Provided passage:
1.2. Flip chip Integration of the Thinned Chips

For the integration of the chips on flexible substrates, the conventional lateral chip-on-board (CoB) configuration is being substituted by flip-chip bonding and vertical 3D integration. Flip chip bonding was introduced in the 1960s by IBM, which was the so-called C4 (Controlled Collapse Chip Connect), which consisted of solder bumps on the chip, which were used for electrical connections instead of the traditional wire bond [13]. At that time, the flip chip was meant to replace wire bonding, which was considered unreliable, less productive, and expensive. Nevertheless, wire bonding was improved over the years, resulting in a more flexible and high-yield process [14,15]. Today, flip chip is applied where semiconductor manufacturers or packaging companies profit from its advantages in size, cost, reliability, and performance over wire bonding [16]. Another major advantage of this technique is that it provides the shortest conductor path essential for the high-frequency application. Flip-chip bonding can be performed by using only temperature (for solder bumps), thermo-compression (mainly assisted by conductive adhesives), or by using thermosonic energy (for Au and Cu bumps) [17]. The thermosonic flip-chip process has the advantage of low bonding force, low temperature, and short bonding time yielding a strong metallurgical joint [18,19]. Furthermore, this process is a clean, lead-free, and dry process which is well suited for hybrid integration of electronic packages [20]. The process is then further aided with an underfill which provides increased mechanical stability to the metallic bond. In the past, this technology has been used in the assembly of acoustic wafer filter packages, MEMS [21,22] and vertical-cavity surface-emitting lasers (VCSELs) [23]. However, the process can still be detrimental to fragile UTCs and also requires manual underfills that can be time consuming. Furthermore, the need for Au/Cu bumps limits whether the UTCs can be processed at die-level.

Record excerpts:
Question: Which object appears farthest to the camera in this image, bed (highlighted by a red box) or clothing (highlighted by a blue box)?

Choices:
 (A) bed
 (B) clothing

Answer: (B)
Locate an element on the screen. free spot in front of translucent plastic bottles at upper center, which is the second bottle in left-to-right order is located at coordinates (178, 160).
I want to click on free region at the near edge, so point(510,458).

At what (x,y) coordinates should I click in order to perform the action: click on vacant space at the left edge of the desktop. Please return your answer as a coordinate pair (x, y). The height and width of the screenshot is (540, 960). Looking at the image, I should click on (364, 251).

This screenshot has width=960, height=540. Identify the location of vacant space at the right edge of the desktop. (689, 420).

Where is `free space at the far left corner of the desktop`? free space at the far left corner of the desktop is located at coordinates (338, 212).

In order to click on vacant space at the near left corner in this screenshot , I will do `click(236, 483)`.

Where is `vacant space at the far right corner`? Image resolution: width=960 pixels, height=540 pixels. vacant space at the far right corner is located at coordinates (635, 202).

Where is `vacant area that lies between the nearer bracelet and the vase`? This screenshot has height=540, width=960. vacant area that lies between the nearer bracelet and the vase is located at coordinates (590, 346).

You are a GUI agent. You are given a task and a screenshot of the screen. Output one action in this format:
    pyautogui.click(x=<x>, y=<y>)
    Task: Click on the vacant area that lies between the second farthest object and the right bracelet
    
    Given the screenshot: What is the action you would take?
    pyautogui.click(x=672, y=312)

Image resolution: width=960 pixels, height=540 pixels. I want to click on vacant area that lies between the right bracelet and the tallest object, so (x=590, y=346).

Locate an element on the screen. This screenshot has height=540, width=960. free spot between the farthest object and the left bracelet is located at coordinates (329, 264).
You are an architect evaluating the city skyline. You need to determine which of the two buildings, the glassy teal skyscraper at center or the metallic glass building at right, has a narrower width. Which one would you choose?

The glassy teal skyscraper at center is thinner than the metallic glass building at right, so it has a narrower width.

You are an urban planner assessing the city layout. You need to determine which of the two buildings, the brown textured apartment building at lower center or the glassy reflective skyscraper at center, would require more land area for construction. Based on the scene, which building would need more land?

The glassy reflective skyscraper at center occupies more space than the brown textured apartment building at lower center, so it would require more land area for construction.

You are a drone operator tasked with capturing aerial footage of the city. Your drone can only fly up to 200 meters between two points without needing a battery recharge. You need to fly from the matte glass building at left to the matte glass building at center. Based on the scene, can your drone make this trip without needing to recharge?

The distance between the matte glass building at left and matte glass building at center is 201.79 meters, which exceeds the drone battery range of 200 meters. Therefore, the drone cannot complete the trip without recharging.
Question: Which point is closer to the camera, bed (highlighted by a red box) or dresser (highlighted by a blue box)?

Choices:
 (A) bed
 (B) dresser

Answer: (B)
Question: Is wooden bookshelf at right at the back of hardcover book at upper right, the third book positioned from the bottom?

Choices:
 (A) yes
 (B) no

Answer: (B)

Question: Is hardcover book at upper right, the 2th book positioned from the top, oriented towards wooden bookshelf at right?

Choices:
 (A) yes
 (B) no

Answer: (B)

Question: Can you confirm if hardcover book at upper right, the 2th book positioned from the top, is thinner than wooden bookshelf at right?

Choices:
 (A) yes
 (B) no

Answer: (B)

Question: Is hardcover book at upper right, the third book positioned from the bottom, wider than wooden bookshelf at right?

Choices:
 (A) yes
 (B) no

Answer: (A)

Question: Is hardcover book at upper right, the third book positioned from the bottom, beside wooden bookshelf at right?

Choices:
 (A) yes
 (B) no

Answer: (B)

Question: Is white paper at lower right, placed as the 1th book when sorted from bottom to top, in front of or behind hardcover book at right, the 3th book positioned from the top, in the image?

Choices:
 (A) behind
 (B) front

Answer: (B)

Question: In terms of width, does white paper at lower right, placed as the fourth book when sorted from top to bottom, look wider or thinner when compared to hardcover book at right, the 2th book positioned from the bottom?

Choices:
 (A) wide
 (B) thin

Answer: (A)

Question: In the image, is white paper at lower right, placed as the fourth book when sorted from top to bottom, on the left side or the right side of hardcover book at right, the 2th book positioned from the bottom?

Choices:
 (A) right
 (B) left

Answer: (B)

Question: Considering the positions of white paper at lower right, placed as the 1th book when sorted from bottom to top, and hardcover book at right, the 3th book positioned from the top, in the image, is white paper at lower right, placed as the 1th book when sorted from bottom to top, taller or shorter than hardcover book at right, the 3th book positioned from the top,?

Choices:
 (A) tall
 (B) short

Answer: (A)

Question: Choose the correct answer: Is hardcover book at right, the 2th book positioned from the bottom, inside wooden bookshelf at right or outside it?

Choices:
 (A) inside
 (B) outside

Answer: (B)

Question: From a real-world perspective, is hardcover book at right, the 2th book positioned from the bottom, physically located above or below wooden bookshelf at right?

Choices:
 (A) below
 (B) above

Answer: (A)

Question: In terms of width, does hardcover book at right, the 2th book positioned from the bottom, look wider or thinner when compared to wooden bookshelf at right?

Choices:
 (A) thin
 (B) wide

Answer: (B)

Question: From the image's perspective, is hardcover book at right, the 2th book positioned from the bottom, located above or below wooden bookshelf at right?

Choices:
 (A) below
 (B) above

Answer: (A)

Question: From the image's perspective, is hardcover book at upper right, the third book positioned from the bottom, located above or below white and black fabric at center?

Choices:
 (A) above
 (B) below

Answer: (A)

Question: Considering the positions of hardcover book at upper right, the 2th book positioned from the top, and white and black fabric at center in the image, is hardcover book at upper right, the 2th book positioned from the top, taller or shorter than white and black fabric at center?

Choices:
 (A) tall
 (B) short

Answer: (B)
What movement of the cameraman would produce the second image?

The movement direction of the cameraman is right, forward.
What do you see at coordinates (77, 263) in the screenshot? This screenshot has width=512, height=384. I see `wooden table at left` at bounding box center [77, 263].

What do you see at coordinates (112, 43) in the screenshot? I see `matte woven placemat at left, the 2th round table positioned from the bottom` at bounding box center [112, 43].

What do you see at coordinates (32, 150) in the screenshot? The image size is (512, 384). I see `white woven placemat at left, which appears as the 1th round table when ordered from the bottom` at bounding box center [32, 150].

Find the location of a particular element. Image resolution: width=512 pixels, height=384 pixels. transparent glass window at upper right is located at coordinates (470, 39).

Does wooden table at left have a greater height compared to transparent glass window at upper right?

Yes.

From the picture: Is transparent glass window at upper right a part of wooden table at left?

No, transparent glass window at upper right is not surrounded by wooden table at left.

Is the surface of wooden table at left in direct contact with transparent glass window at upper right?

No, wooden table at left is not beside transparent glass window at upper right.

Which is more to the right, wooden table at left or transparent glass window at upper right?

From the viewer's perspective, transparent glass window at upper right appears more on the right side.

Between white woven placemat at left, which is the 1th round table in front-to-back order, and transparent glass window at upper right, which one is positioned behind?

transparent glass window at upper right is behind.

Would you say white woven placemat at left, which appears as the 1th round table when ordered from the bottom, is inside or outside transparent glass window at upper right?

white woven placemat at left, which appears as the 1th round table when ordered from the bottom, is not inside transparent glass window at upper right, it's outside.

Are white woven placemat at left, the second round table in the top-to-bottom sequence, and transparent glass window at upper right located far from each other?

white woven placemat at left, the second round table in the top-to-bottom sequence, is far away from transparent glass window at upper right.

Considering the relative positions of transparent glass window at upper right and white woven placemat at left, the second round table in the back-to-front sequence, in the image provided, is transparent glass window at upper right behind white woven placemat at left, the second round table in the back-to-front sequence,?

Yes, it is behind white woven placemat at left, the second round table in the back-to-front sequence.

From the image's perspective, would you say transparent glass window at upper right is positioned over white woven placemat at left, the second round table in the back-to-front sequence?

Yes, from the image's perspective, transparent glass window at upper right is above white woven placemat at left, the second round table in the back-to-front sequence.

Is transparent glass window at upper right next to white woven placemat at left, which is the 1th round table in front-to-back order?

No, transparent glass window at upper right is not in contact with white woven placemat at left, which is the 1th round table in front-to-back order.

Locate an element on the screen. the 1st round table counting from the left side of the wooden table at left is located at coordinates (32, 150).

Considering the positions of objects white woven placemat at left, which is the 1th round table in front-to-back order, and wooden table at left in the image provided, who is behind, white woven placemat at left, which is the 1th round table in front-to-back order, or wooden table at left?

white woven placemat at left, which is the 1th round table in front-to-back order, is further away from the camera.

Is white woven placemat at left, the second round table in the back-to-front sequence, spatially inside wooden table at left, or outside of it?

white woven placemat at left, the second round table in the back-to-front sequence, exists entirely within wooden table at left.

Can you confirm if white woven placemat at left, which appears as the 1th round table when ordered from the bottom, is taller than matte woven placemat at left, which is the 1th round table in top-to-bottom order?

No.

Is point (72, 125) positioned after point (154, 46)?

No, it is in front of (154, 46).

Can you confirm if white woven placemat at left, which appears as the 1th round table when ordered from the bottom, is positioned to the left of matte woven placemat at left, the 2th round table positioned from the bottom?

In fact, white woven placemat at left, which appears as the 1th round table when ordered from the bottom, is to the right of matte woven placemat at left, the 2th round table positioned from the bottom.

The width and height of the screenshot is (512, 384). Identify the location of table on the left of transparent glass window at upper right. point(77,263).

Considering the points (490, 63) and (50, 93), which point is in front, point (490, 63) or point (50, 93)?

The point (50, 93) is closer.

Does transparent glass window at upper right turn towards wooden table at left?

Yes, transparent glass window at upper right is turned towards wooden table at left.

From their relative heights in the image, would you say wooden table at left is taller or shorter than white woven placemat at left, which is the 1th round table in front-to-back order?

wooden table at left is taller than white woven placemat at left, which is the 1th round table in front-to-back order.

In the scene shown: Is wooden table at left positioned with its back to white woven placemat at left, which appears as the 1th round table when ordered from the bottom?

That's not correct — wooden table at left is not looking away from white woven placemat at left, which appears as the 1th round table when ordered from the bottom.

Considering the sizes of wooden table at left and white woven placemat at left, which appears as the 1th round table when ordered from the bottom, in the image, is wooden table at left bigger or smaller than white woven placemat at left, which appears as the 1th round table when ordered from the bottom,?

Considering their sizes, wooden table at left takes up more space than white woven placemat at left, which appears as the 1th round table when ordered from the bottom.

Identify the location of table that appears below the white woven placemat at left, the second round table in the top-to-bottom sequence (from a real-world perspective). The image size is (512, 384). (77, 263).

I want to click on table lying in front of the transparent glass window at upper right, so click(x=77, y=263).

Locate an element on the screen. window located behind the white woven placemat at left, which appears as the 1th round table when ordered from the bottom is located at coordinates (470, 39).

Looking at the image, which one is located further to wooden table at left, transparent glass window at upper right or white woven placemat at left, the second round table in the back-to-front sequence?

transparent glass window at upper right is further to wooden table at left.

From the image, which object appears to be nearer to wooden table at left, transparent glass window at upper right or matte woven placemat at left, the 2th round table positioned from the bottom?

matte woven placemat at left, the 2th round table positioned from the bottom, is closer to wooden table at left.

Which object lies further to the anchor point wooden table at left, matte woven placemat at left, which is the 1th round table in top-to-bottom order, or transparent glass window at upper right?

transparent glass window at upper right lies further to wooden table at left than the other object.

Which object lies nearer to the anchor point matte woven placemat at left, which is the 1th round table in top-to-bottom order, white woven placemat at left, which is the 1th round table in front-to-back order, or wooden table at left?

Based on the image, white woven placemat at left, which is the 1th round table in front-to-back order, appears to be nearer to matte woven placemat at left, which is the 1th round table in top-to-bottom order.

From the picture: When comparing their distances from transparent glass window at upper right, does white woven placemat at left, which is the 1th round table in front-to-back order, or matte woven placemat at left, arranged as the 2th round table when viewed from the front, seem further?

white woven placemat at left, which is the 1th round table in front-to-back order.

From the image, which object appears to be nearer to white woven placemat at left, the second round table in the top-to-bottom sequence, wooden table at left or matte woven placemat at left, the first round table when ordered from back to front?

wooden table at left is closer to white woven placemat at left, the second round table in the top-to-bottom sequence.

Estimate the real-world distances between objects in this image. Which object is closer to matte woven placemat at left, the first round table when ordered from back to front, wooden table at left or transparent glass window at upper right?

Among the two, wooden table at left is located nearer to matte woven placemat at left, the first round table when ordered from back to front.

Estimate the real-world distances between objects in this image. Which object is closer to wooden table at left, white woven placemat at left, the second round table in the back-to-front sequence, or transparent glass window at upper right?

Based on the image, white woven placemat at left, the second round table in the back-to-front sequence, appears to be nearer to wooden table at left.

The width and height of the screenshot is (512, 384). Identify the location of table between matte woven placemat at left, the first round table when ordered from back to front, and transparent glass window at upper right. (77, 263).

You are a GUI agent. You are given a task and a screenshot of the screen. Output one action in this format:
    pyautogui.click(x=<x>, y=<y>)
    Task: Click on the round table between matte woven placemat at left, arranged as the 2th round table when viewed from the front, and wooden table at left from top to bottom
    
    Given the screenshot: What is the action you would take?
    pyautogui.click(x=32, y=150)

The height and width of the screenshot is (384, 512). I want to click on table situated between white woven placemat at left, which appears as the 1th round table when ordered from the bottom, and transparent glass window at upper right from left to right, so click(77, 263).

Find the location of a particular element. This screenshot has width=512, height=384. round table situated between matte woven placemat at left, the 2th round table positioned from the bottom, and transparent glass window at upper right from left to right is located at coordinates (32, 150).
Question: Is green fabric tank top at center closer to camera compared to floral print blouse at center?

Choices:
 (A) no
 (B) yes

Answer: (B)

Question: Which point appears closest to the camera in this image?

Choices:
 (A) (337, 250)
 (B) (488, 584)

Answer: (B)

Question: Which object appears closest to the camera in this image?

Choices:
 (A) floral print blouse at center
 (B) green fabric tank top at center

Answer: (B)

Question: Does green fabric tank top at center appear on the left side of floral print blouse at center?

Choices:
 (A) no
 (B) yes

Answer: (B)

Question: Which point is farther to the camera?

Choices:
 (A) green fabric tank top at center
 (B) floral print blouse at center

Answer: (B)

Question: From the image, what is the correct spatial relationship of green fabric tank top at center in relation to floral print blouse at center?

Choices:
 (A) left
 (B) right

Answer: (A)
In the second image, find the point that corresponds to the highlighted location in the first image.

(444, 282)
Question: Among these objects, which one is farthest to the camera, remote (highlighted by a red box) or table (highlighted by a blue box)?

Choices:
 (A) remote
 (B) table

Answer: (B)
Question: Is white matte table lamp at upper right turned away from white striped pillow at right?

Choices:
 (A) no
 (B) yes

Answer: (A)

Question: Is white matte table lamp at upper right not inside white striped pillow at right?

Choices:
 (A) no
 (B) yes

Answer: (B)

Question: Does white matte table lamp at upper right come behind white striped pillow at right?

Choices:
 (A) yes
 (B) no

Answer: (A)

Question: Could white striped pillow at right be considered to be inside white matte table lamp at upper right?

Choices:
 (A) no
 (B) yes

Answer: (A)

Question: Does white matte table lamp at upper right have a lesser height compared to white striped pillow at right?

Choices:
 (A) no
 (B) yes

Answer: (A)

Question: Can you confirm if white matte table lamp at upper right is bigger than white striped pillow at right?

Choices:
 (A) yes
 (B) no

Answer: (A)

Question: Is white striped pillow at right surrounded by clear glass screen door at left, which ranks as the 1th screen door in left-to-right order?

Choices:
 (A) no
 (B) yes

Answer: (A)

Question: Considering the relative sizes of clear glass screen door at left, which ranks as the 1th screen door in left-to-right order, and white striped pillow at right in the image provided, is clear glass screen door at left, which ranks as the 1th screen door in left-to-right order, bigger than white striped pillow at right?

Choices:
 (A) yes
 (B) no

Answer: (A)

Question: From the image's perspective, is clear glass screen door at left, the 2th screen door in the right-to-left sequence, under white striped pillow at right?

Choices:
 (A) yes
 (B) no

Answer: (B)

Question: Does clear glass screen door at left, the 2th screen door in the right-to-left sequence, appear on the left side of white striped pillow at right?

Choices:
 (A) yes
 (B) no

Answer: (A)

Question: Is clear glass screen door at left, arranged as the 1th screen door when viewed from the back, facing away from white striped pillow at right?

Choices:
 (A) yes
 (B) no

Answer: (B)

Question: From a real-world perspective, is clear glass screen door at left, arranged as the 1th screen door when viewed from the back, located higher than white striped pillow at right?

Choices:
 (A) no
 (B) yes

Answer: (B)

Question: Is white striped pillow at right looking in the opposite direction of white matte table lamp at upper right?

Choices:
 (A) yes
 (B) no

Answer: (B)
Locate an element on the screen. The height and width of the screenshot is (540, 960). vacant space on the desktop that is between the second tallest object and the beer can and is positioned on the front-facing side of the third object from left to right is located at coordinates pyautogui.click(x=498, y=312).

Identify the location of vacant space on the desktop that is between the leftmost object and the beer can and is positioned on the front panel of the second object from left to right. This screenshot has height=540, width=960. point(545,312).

Exercise aim:
Using the passage on flip-chip integration, explain in one to three sentences why flip chip bonding was first meant to replace wire bonding.

Solution:
When IBM introduced flip chip bonding in the 1960s, wire bonding was considered unreliable, less productive, and expensive. Flip chip was meant to replace it for those reasons.